Y usted se quedó con los aparatos de cine.  
¡A él no le costaban nada! Y me los vendía a precios muy asequibles. Ahora, por supuesto sería imposible iniciar una colección de este tipo. 

Una de sus posesiones más preciadas debe ser una auténtica cámara Lumière.  
La encontré en el mercado de las Pulgas, en París. Estaba todo tal y como se había construido, con sus accesorios originales. Me pidieron 200.000 francos, que en aquellos tiempos eran unos 8 millones de pesetas. Con una rebaja de 15.000 francos, le dije que iría a buscar dinero. Así que cogí el coche y me fui a casa a reunir el dinero. 

¡Qué nervios!
Pues sí. Pasé la frontera y acordamos con el vendedor que teníamos que encontrarnos a las 8 de la tarde en la salida de viajeros de la estación de Austerlitz. No llegó, ni a las 8, ni a las 9 ni a las 10. No podía contactar con él porque no había móviles y en casa no contestaba nadie. Y lo peor es que yo llevaba 8 millones de pesetas en los bolsillos. Finalmente, apareció a las 11,30. Resulta que había tenido que llevar a su mujer al hospital con urgencia y no había podido avisarme. 

Una venta con final feliz. 

No era tan fácil porque tenía que atravesar la frontera, lo que implicaba que si los guardias te confiscaban lo que llevabas, lo perdías sin posibilidad de recuperación. Pero todo fue bien, y los nervios desaparecieron cuando pasé la frontera. 

¿Y qué pasó? 
Pues nada. A la mañana siguiente a empezar a trabajar duro de nuevo para resarcirme del gasto. 

Hace años su colección se transformó en un museo. 
Nunca me propuse hacer un museo, pero acabaron convenciéndome cuando venía mucha gente a casa a ver mi colección. En Figueres pretendían que la donase, pero tengo muy claro que antes que a nadie, yo me debo a la familia. He tenido posibilidades de ganarme bien la vida y, por suerte, no hemos sido derrochadores. Además, soy de los que piensan que lo que nada cuesta, no se valora. 

Las negociaciones debían ser largas. 
Se prolongaron durante mucho tiempo: me hicieron una oferta en Madrid, pero tampoco me interesaba. Hubo distintas conversaciones, y finalmente fue con el alcalde de Girona, Quim Nadal. Y lo que había tardado años, se solucionó en cinco minutos. Colaboraron el Ayuntamiento, la Diputación, el Ministerio de Cultura y la Generalitat de Cataluña.

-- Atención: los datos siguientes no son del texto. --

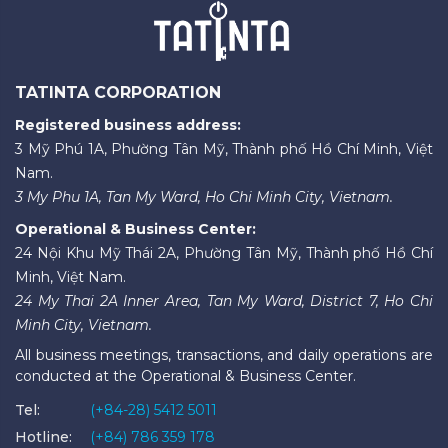
TATINTA CORPORATION
Registered business address:
3 Mỹ Phú 1A, Phường Tân Mỹ, Thành phố Hồ Chí Minh, Việt
Nam.
3 My Phu 1A, Tan My Ward, Ho Chi Minh City, Vietnam.
Operational & Business Center:
24 Nội Khu Mỹ Thái 2A, Phường Tân Mỹ, Thành phố Hồ Chí
Minh, Việt Nam.
24 My Thai 2A Inner Area, Tan My Ward, District 7, Ho Chi
Minh City, Vietnam.
All business meetings, transactions, and daily operations are
conducted at the Operational & Business Center.
Tel:
(+84-28) 5412 5011
Hotline:
(+84) 786 359 178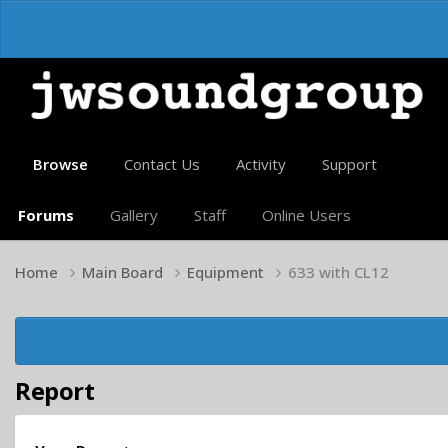
Browse
Contact Us
Activity
Support
Forums
Gallery
Staff
Online Users
Home
Main Board
Equipment
633 with CL12
Report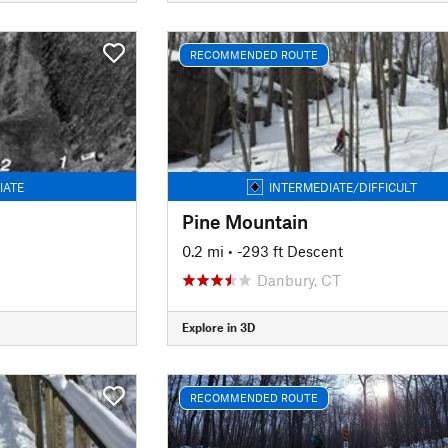
RECOMMENDED ROUTE
IATE
INTERMEDIATE/DIFFICULT
Pine Mountain
0.2 mi
• -293 ft Descent
Danbury, CT
Explore in 3D
RECOMMENDED ROUTE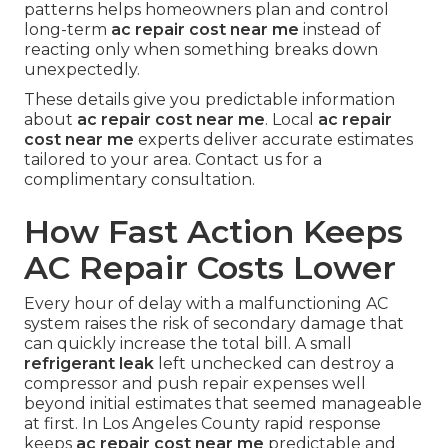
patterns helps homeowners plan and control
long-term
ac repair cost near me
instead of
reacting only when something breaks down
unexpectedly.
These details give you predictable information
about
ac repair cost near me
. Local
ac repair
cost near me
experts deliver accurate estimates
tailored to your area. Contact us for a
complimentary consultation.
How Fast Action Keeps
AC Repair Costs Lower
Every hour of delay with a malfunctioning AC
system raises the risk of secondary damage that
can quickly increase the total bill. A small
refrigerant leak
left unchecked can destroy a
compressor and push repair expenses well
beyond initial estimates that seemed manageable
at first. In Los Angeles County rapid response
keeps
ac repair cost near me
predictable and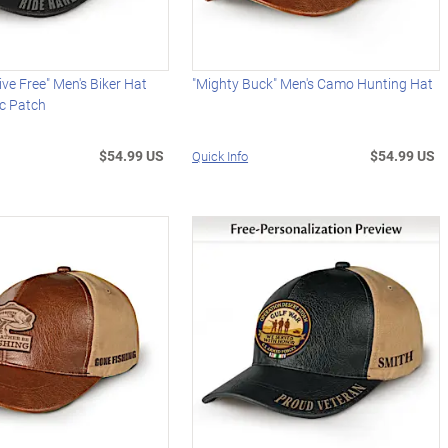
ive Free" Men's Biker Hat
"Mighty Buck" Men's Camo Hunting Hat
ic Patch
$54.99 US
$54.99 US
Quick Info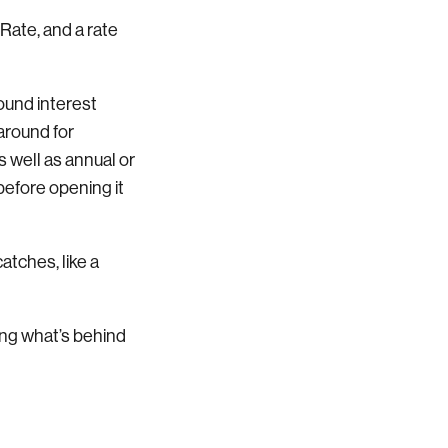
 Rate, and a rate
ound interest
 around for
 well as annual or
before opening it
atches, like a
ing what’s behind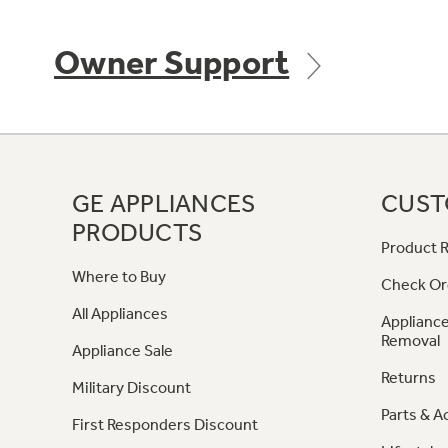
Owner Support
GE APPLIANCES
CUST
PRODUCTS
Product R
Where to Buy
Check Or
All Appliances
Appliance
Removal
Appliance Sale
Returns
Military Discount
Parts & A
First Responders Discount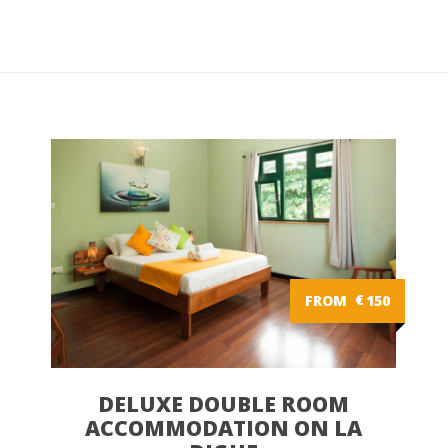
FROM
€
150
DELUXE DOUBLE ROOM
ACCOMMODATION ON LA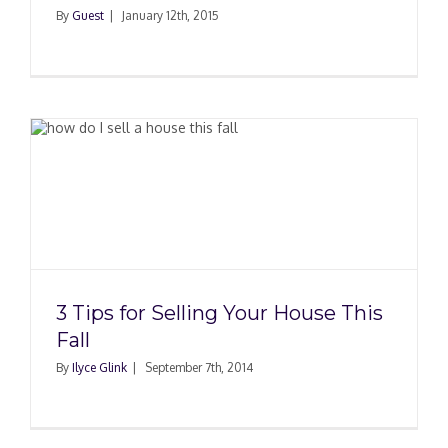
By
Guest
|
January 12th, 2015
3 Tips for Selling Your House This
Fall
By
Ilyce Glink
|
September 7th, 2014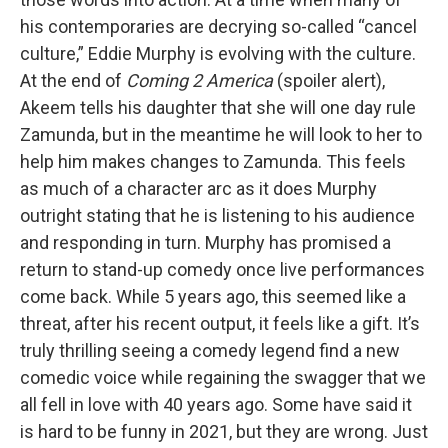
his contemporaries are decrying so-called “cancel
culture,” Eddie Murphy is evolving with the culture.
At the end of
Coming 2 America
(spoiler alert),
Akeem tells his daughter that she will one day rule
Zamunda, but in the meantime he will look to her to
help him makes changes to Zamunda. This feels
as much of a character arc as it does Murphy
outright stating that he is listening to his audience
and responding in turn. Murphy has promised a
return to stand-up comedy once live performances
come back. While 5 years ago, this seemed like a
threat, after his recent output, it feels like a gift. It’s
truly thrilling seeing a comedy legend find a new
comedic voice while regaining the swagger that we
all fell in love with 40 years ago. Some have said it
is hard to be funny in 2021, but they are wrong. Just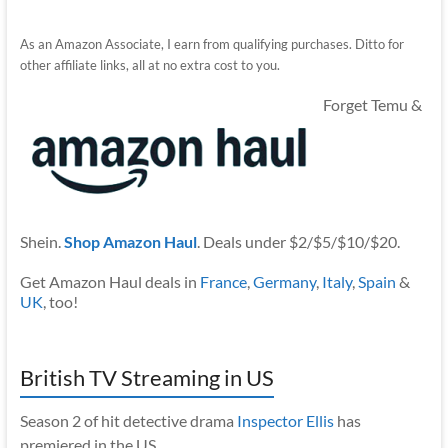
As an Amazon Associate, I earn from qualifying purchases. Ditto for
other affiliate links, all at no extra cost to you.
Forget Temu &
Shein.
Shop Amazon Haul
. Deals under $2/$5/$10/$20.
Get Amazon Haul deals in
France
,
Germany
,
Italy
,
Spain
&
UK
, too!
British TV Streaming in US
Season 2 of hit detective drama
Inspector Ellis
has
premiered in the US.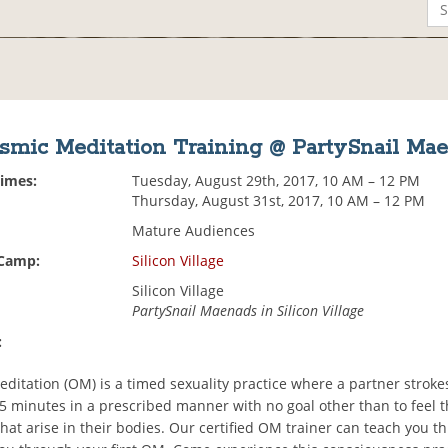
smic Meditation Training @ PartySnail Ma
Times:
Tuesday, August 29th, 2017, 10 AM – 12 PM
Thursday, August 31st, 2017, 10 AM – 12 PM
Mature Audiences
 Camp:
Silicon Village
Silicon Village
PartySnail Maenads in Silicon Village
:
ditation (OM) is a timed sexuality practice where a partner strok
 15 minutes in a prescribed manner with no goal other than to feel 
hat arise in their bodies. Our certified OM trainer can teach you th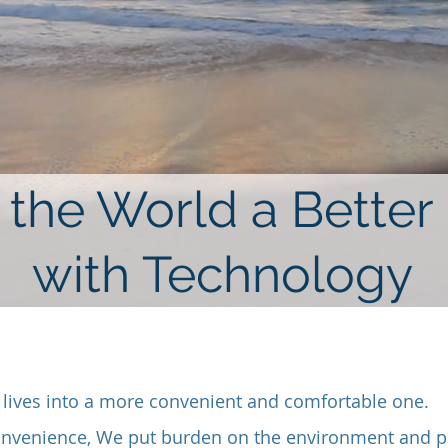
the World a Better
with Technology
lives into a more convenient and comfortable one.
onvenience, We put burden on the environment and pu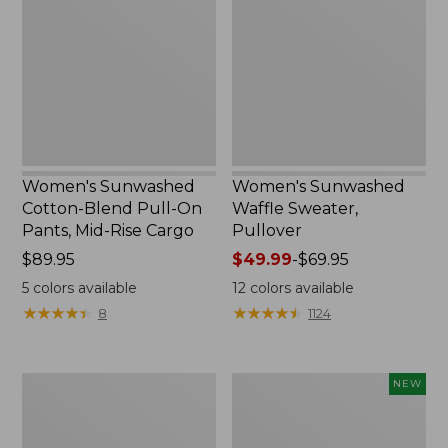
Blend
Sweater,
Pull-
Pullover
On
Pants,
Mid-
Rise
Cargo,
New
Women's Sunwashed
Women's Sunwashed
Cotton-Blend Pull-On
Waffle Sweater,
Pants, Mid-Rise Cargo
Pullover
Price:
$89.95
Price
$49.99
-
$69.95
$89.95
range
5
colors available
12
colors available
from:
★
★
★
★
★
★
★
★
★
★
★
★
★
★
★
★
★
★
★
★
8
1124
$49.99
to:
$69.95
Women's
Women's
NEW
Pima
Sunwashed
Cotton
Textured
Shaped
Popover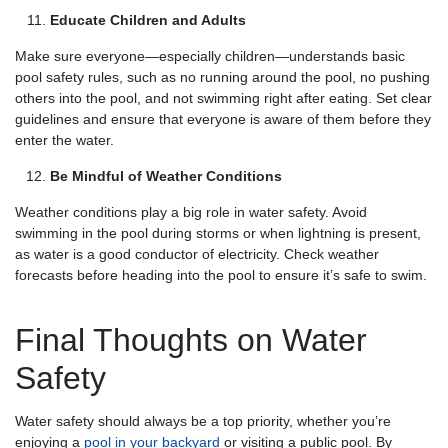
Educate Children and Adults
Make sure everyone—especially children—understands basic
pool safety rules, such as no running around the pool, no pushing
others into the pool, and not swimming right after eating. Set clear
guidelines and ensure that everyone is aware of them before they
enter the water.
Be Mindful of Weather Conditions
Weather conditions play a big role in water safety. Avoid
swimming in the pool during storms or when lightning is present,
as water is a good conductor of electricity. Check weather
forecasts before heading into the pool to ensure it’s safe to swim.
Final Thoughts on Water
Safety
Water safety should always be a top priority, whether you’re
enjoying a
pool in your backyard
or visiting a public pool. By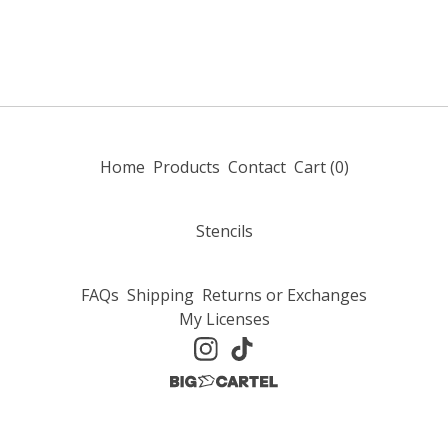
Home
Products
Contact
Cart (
0
)
Stencils
FAQs
Shipping
Returns or Exchanges
My Licenses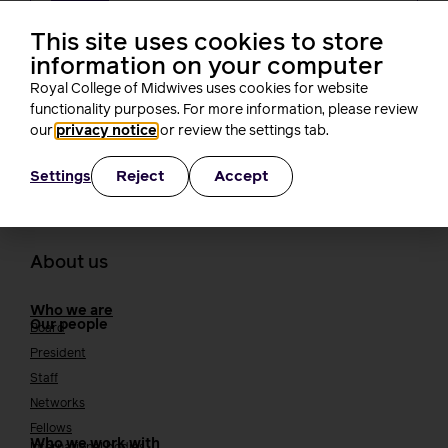
Changes in midwifery education must
not create new barriers for students,
This site uses cookies to store
RCM tells the NMC
information on your computer
Rachel Burn
Royal College of Midwives uses cookies for website
4 minutes read
3 August, 2026
functionality purposes. For more information, please review
our
privacy notice
or review the settings tab.
Reject
Accept
Settings
About us
Who we are
Our people
Board
President
Staff
Networks
Fellows
Who we work with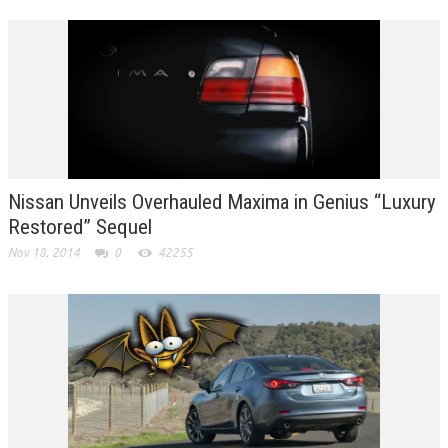
Nissan Unveils Overhauled Maxima in Genius “Luxury
Restored” Sequel
Nov 18, 2014
0
42255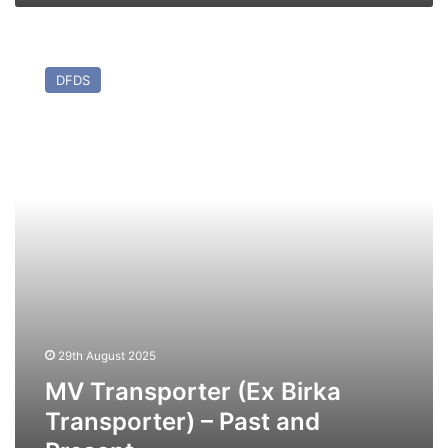
MV
Transporter
DFDS
(Ex
Birka
Transporter)
–
Past
and
Present
29th August 2025
MV Transporter (Ex Birka
Transporter) – Past and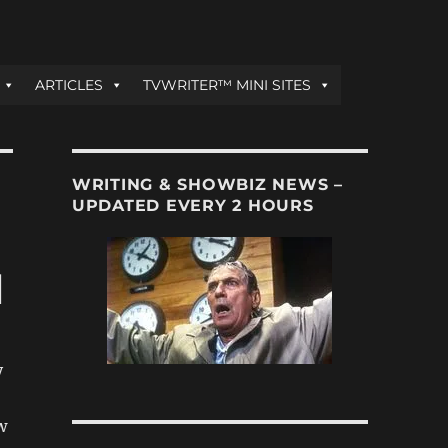
ARTICLES
TVWRITER™ MINI SITES
WRITING & SHOWBIZ NEWS –
UPDATED EVERY 2 HOURS
l
y
w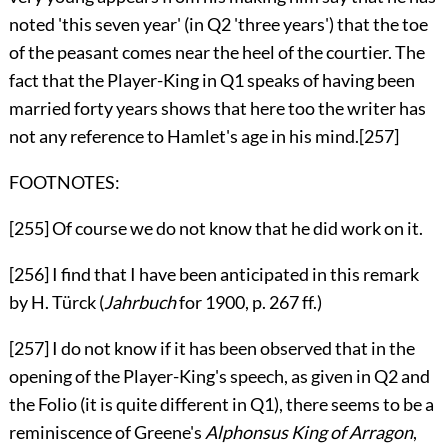
noted 'this seven year' (in Q2 'three years') that the toe
of the peasant comes near the heel of the courtier. The
fact that the Player-King in Q1 speaks of having been
married forty years shows that here too the writer has
not any reference to Hamlet's age in his mind.
[257]
FOOTNOTES:
[255]
Of course we do not know that he did work on it.
[256]
I find that I have been anticipated in this remark
by H. Türck (
Jahrbuch
for 1900, p. 267 ff.)
[257]
I do not know if it has been observed that in the
opening of the Player-King's speech, as given in
Q2
and
the Folio (it is quite different in
Q1
), there seems to be a
reminiscence of Greene's
Alphonsus King of Arragon
,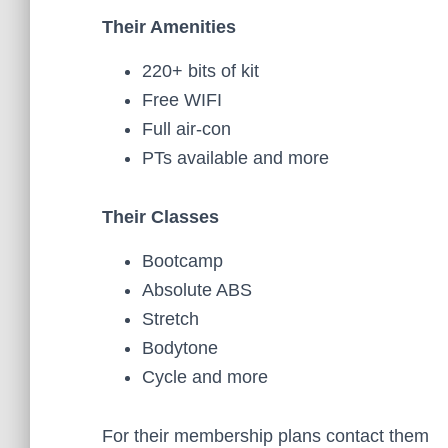
Their Amenities
220+ bits of kit
Free WIFI
Full air-con
PTs available and more
Their Classes
Bootcamp
Absolute ABS
Stretch
Bodytone
Cycle and more
For their membership plans contact them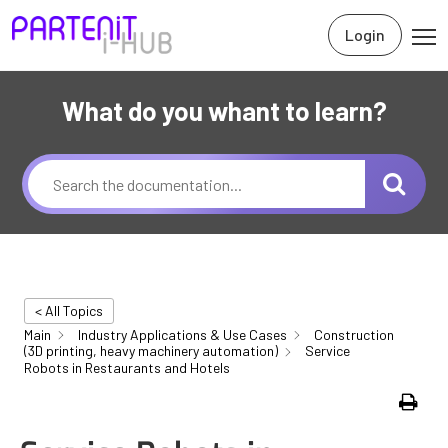
Login
What do you whant to learn?
< All Topics
Main
Industry Applications & Use Cases
Construction
(3D printing, heavy machinery automation)
Service
Robots in Restaurants and Hotels
Print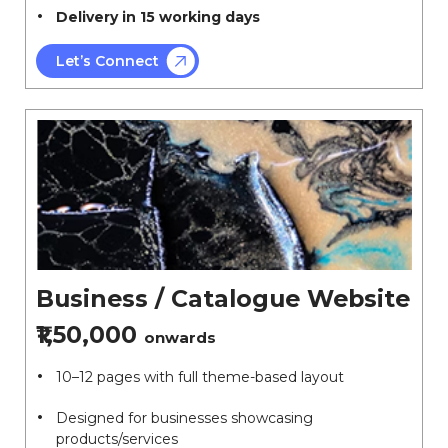
Delivery in 15 working days
Let’s Connect
Business / Catalogue Website
₹1,50,000
onwards
10–12 pages with full theme-based layout
Designed for businesses showcasing
products/services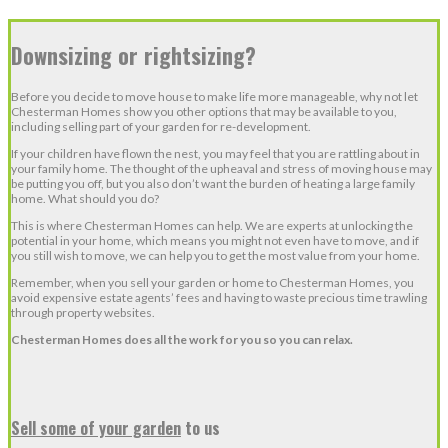
Downsizing or rightsizing?
Before you decide to move house to make life more manageable, why not let
Chesterman Homes show you other options that may be available to you,
including selling part of your garden for re-development.
If your children have flown the nest, you may feel that you are rattling about in
your family home. The thought of the upheaval and stress of moving house may
be putting you off, but you also don’t want the burden of heating a large family
home. What should you do?
This is where Chesterman Homes can help. We are experts at unlocking the
potential in your home, which means you might not even have to move, and if
you still wish to move, we can help you to get the most value from your home.
Remember, when you sell your garden or home to Chesterman Homes, you
avoid expensive estate agents’ fees and having to waste precious time trawling
through property websites.
Chesterman Homes does all the work for you so you can relax.
Sell some of your garden
to us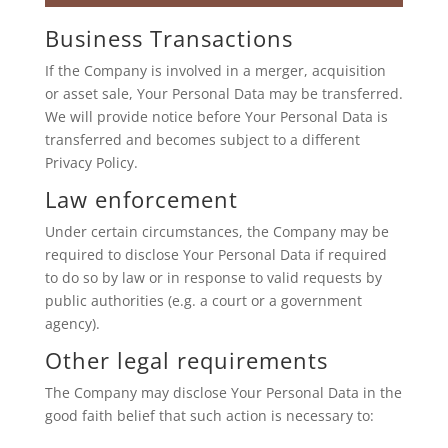
Business Transactions
If the Company is involved in a merger, acquisition
or asset sale, Your Personal Data may be transferred.
We will provide notice before Your Personal Data is
transferred and becomes subject to a different
Privacy Policy.
Law enforcement
Under certain circumstances, the Company may be
required to disclose Your Personal Data if required
to do so by law or in response to valid requests by
public authorities (e.g. a court or a government
agency).
Other legal requirements
The Company may disclose Your Personal Data in the
good faith belief that such action is necessary to: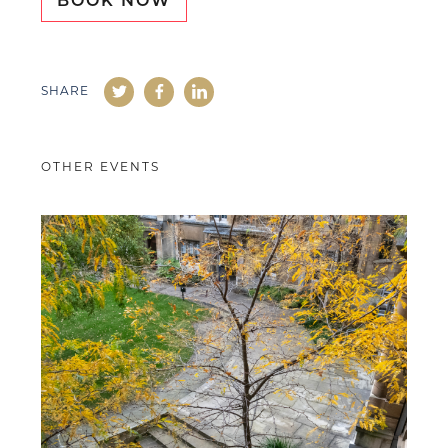
BOOK NOW
SHARE
OTHER EVENTS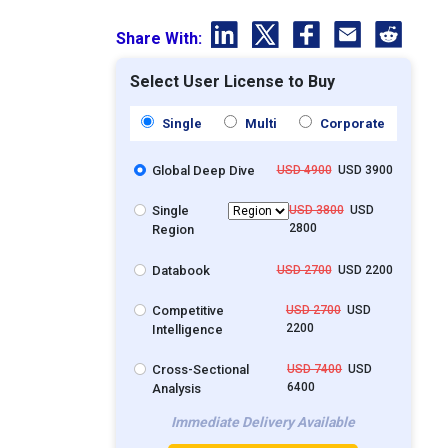
Share With:
Select User License to Buy
Single
Multi
Corporate
Global Deep Dive
USD 4900
USD 3900
Single
USD 3800
USD
2800
Region
Databook
USD 2700
USD 2200
Competitive
USD 2700
USD
2200
Intelligence
Cross-Sectional
USD 7400
USD
6400
Analysis
Immediate Delivery Available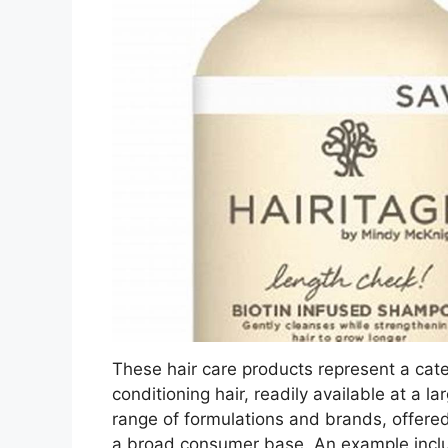
These hair care products represent a cat
conditioning hair, readily available at a 
range of formulations and brands, offered
a broad consumer base. An example inclu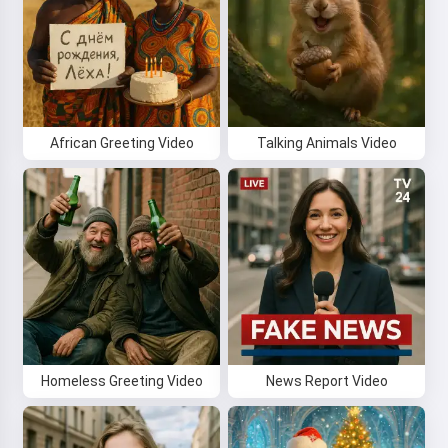
African Greeting Video
Talking Animals Video
Homeless Greeting Video
News Report Video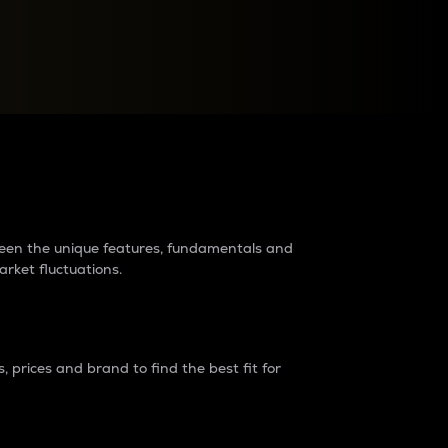
raders?
tween the unique features, fundamentals and
arket fluctuations.
 prices and brand to find the best fit for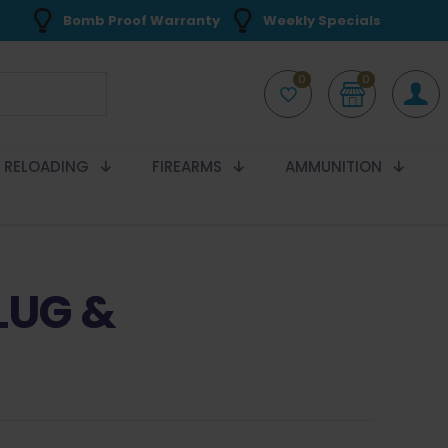
Bomb Proof Warranty
Weekly Specials
0
0
RELOADING
FIREARMS
AMMUNITION
LUG &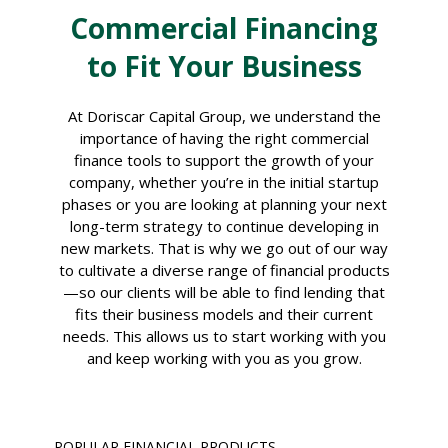
Commercial Financing
to Fit Your Business
At Doriscar Capital Group, we understand the
importance of having the right commercial
finance tools to support the growth of your
company, whether you’re in the initial startup
phases or you are looking at planning your next
long-term strategy to continue developing in
new markets. That is why we go out of our way
to cultivate a diverse range of financial products
—so our clients will be able to find lending that
fits their business models and their current
needs. This allows us to start working with you
and keep working with you as you grow.
POPULAR FINANCIAL PRODUCTS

Hicieron una valoración que me pareció razonable. Hoy en día, pasan cada año 70.000 personas. 

Usted ha sido un hombre muy público. ¿Cómo lo ha logrado? 
Creo que es porque he sido muy comunicativo, ha sido la gracia que me ha dado Dios. Siempre tengo alguna cosa que contar. También he tenido mucha suerte y pienso que, también, una gran clientela.